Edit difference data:
....
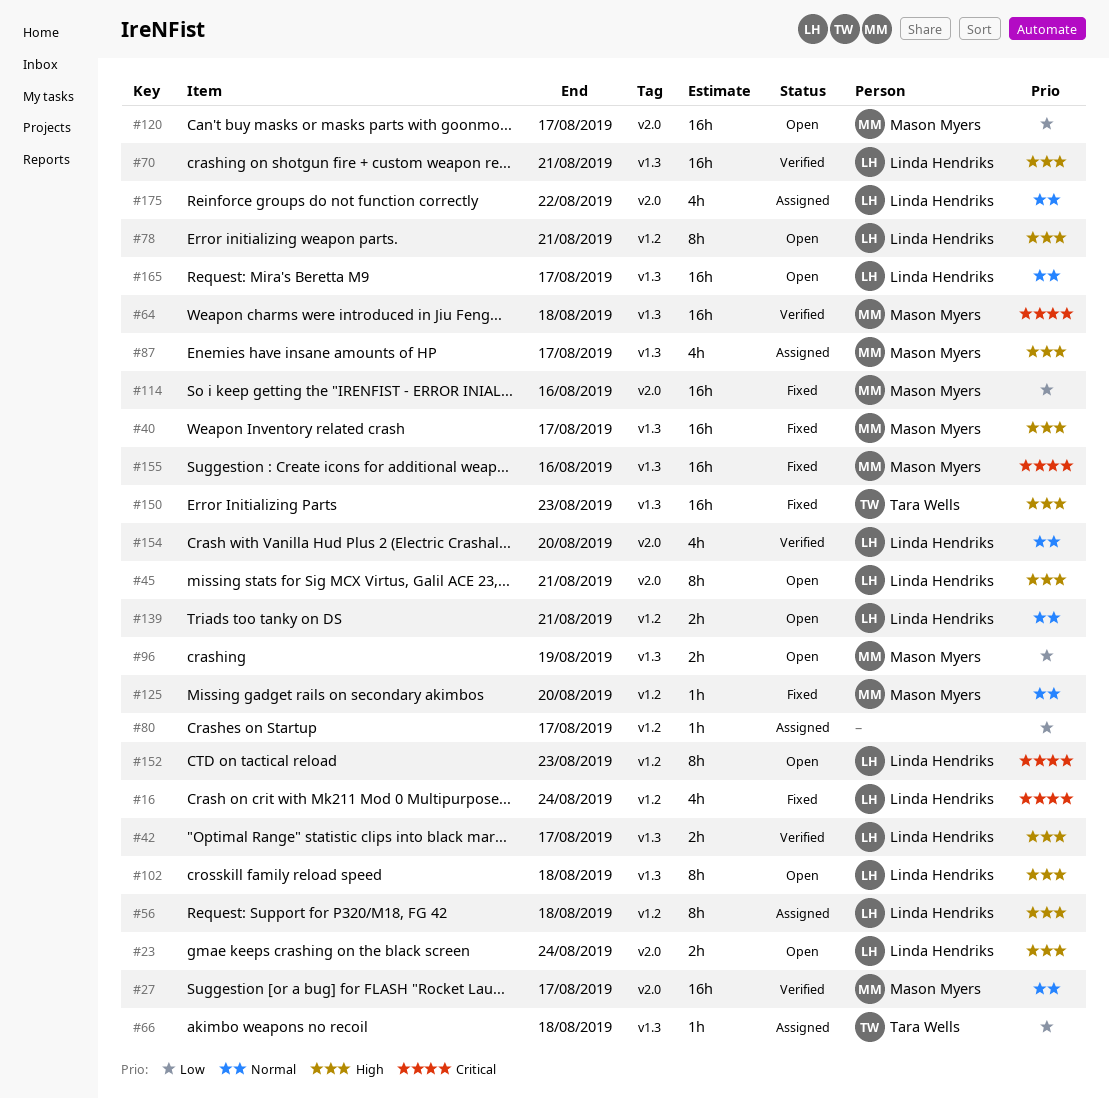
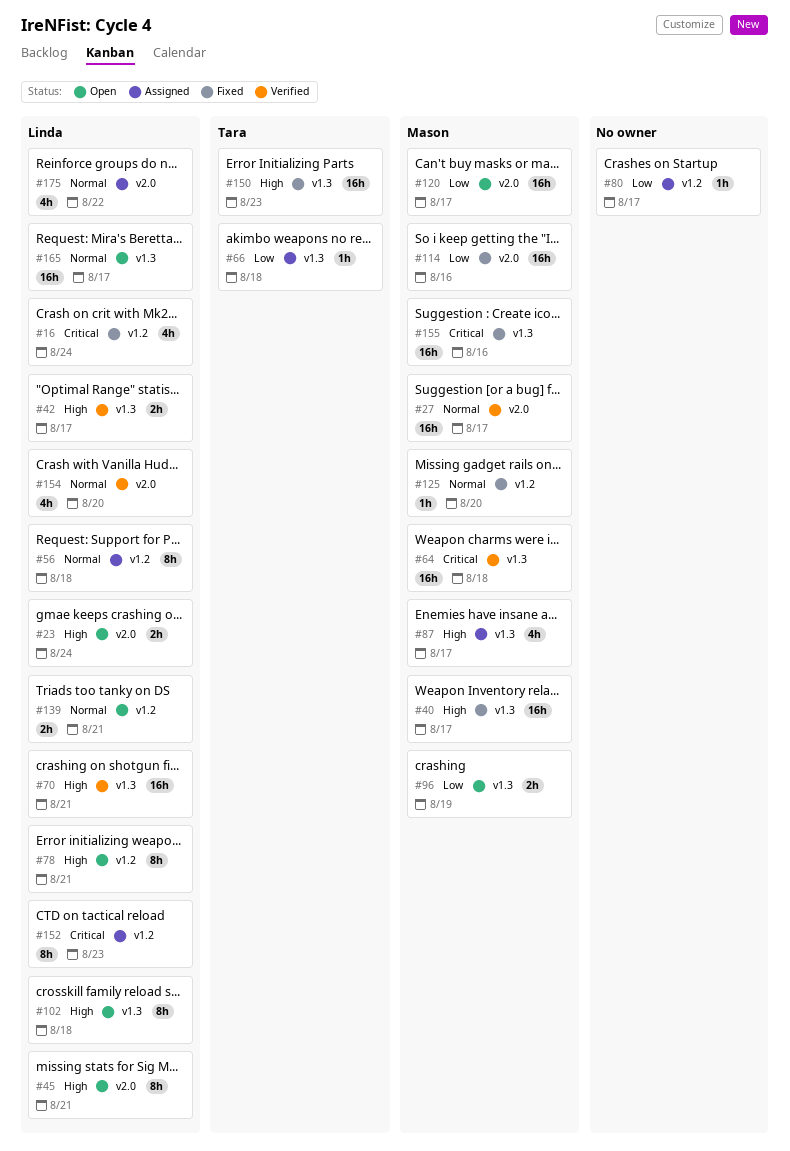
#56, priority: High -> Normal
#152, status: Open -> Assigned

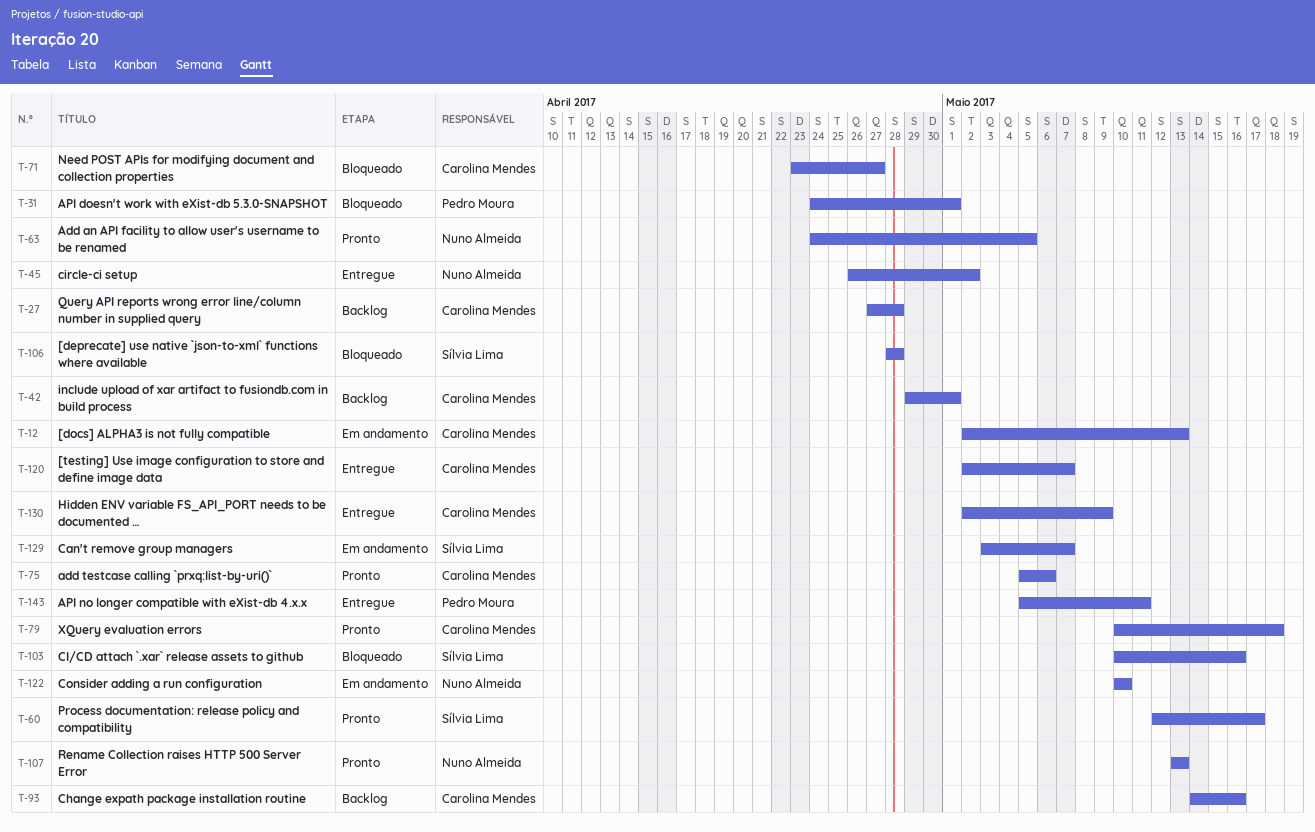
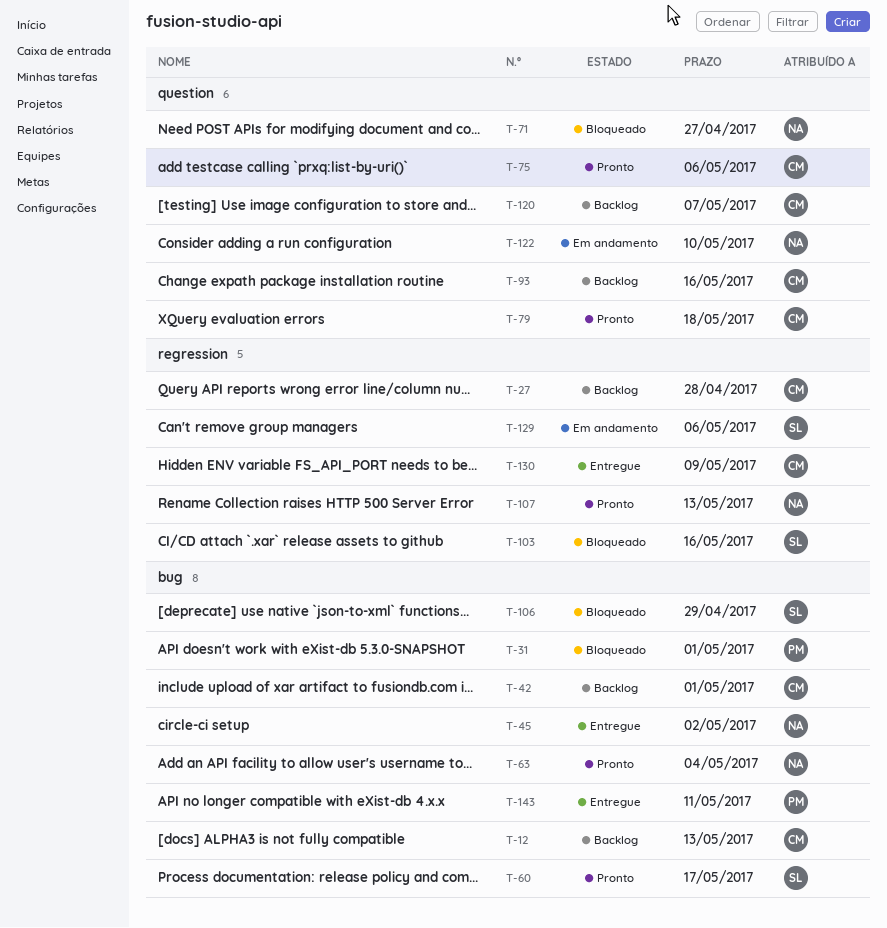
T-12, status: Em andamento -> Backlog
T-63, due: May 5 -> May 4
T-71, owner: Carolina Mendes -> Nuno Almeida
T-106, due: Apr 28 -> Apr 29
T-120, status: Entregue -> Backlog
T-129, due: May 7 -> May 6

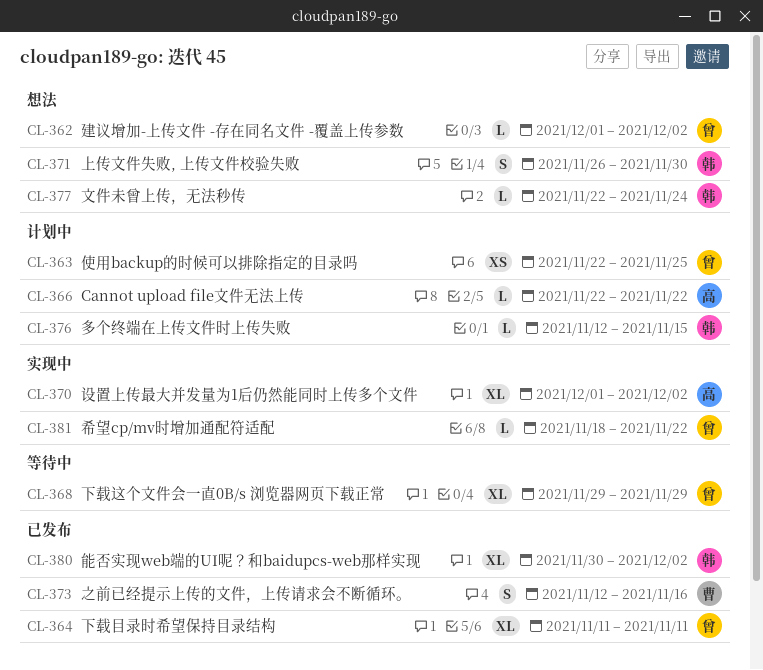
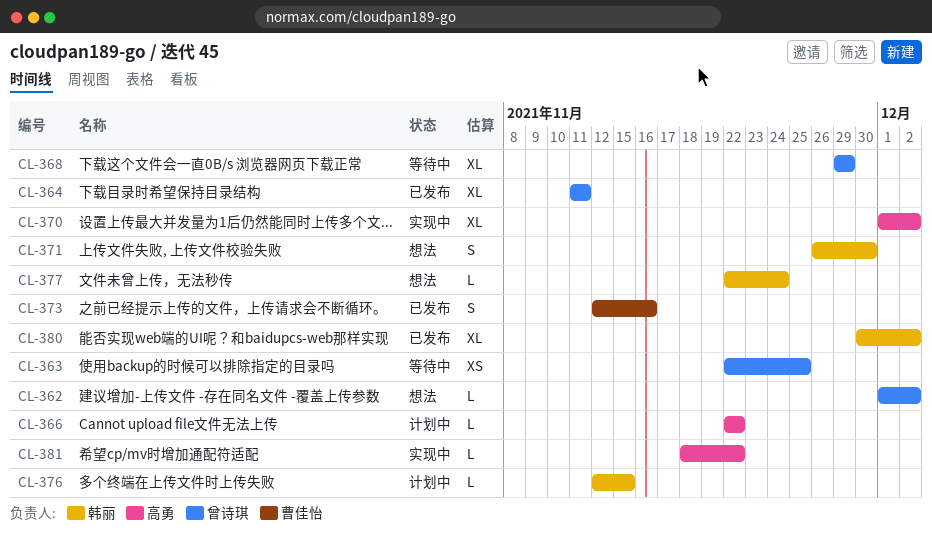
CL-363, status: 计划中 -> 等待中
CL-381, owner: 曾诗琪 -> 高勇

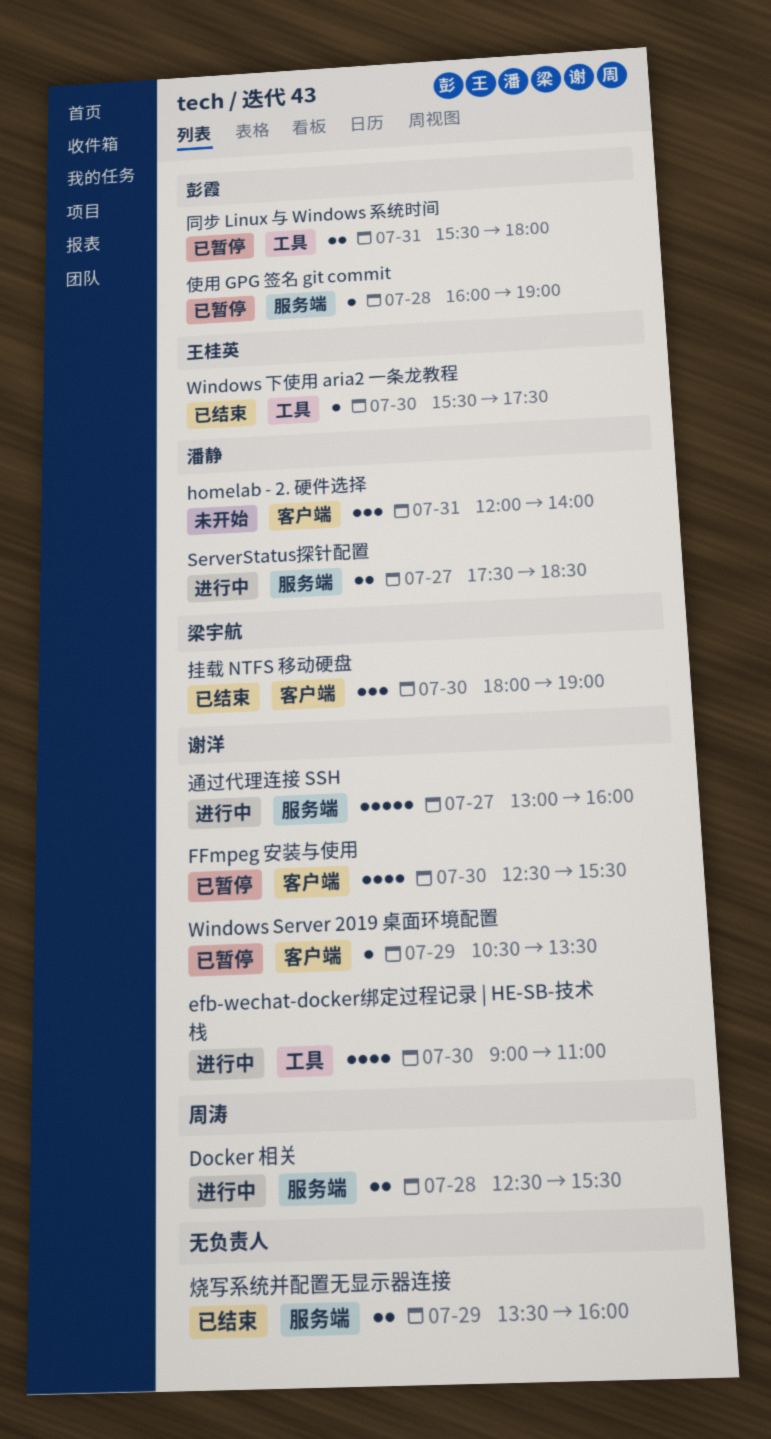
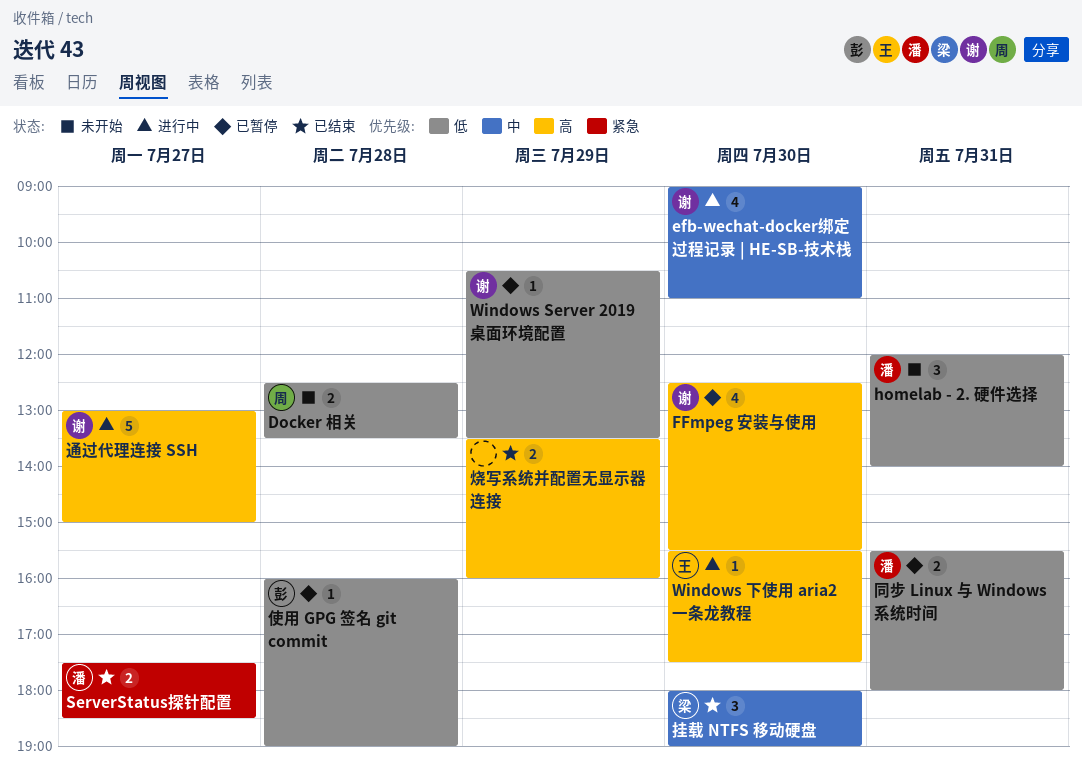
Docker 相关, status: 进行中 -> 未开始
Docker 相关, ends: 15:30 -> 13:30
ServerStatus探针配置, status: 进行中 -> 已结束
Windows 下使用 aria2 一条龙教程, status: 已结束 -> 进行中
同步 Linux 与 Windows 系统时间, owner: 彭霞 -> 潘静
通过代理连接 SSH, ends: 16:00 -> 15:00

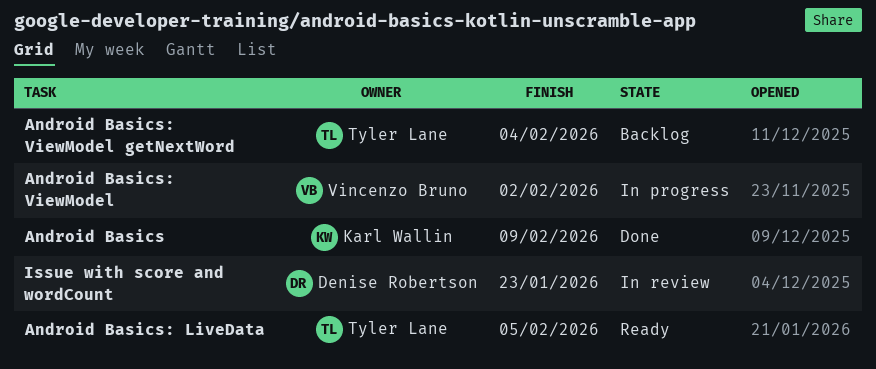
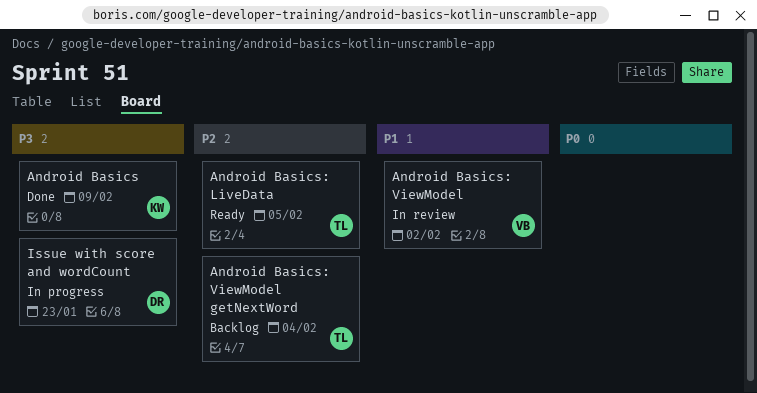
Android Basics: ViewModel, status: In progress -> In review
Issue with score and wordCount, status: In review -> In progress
....
● **Task description**: Lines from the entries that contain the string "Windows" must be found and copied.

● **Output of the task**:
Windows 下使用 aria2 一条龙教程, status: 已结束 -> 进行中
同步 Linux 与 Windows 系统时间, owner: 彭霞 -> 潘静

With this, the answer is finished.